しっかりと形として残る文章を作っている妻をうらやましいなと思って見ていました。しかし自分にはもうライターの道はないな、ってあきらめかけていました」

そんなある日、ツイッターを見ていると、NTTレゾナントが運営する「gooいまトピ」というウェブ媒体の公式アカウントが、

「新しいライターを募集しようかな」

とつぶやいているのが、バンッと目に飛び込んできた。ダイレクトメールで「東京に行くから、とにかく会ってほしい」と伝えた。

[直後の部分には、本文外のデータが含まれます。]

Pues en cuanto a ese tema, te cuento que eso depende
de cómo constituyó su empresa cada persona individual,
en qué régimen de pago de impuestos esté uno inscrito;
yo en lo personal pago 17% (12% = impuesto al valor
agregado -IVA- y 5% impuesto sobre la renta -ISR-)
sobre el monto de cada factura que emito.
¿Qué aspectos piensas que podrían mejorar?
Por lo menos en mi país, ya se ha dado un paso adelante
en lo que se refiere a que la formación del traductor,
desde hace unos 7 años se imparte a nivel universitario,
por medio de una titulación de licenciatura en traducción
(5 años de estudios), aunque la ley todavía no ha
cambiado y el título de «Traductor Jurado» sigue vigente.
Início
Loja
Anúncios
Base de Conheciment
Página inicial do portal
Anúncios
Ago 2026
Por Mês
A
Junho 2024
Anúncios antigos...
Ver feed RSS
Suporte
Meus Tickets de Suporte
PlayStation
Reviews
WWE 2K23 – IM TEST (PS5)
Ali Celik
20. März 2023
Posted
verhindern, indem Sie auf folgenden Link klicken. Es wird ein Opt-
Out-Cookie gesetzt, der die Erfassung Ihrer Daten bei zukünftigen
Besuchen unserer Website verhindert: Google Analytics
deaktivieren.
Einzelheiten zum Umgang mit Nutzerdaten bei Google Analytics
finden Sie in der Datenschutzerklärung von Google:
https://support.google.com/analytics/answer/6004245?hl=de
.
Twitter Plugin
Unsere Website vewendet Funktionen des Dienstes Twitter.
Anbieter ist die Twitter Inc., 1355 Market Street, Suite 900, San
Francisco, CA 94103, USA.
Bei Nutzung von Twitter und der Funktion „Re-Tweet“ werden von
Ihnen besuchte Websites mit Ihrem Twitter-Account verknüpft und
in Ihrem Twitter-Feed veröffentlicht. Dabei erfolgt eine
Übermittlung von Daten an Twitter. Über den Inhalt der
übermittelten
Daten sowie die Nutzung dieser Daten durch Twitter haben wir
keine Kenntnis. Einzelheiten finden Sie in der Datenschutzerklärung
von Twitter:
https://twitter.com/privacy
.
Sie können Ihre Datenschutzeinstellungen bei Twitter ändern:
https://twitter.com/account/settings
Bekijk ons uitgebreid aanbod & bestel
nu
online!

「このチャンスを逃したくないと思って『これこれこういうことが書けます』と必死に売り込みました」

編集部からは「とりあえず何本か書いてください」と言われた。

原稿料はネットの相場価格だった。もちろんそれだけで食べていける額ではないが、久しぶりにライターとして仕事をしておカネを稼げたことがうれしかった。

「それが2016年だから、非常に最近です。僕はライター歴が長いんですけど、東京から大阪に帰ってきて10年間、休止していたんですね」

ウェブメディアと雑誌媒体の違い

初めてウェブメディアでライターをして、雑誌とはかなり違うなと気づいた。

吉村さんが仕事をしている媒体は編集を通さずに、自分で取材対象を決め自分で取材をすることが多い。写真も多くの場合はライター自らが撮る。

SEO対策(広く露出するための対策)を考えたり、記事がアップされた後ライター自らがページビュー(PV)を稼ぐように動いたりといった“攻めの姿勢”もウェブメディアならではだ。

つまり全部自分でやるのだ。

それは吉村さんの性に合った。

「それってまさに子どもの時やりたかった仕事だって思ったんです。小学校の頃、コツコツと1人で学級新聞を作るの好きだったんですよね(笑)」

いまトピでは、街にあるおもしろいスポットや一風変わったグルメレストランを紹介したり、個性的な人物をインタビューした。まさに、ちびっこ記者だった時と同じ手法だ。

「僕がウェブでライターを始めた時には、すでにウェブ内に有名ライターがたくさんいました。ウェブのどこに自分の居場所があるだろう?と毎日悩み考え、ノートに作戦を書いていました」

吉村さんは長くテレビの仕事をやっていた。だから「テレビが後追いしたくなる」のがどういう記事なのか、知っていた。

「意図的にテレビの取材が後から入るようなネタを選んで記事にしました」

案の定、記事が出たのち、後追いでテレビの取材が入るケースが多かった。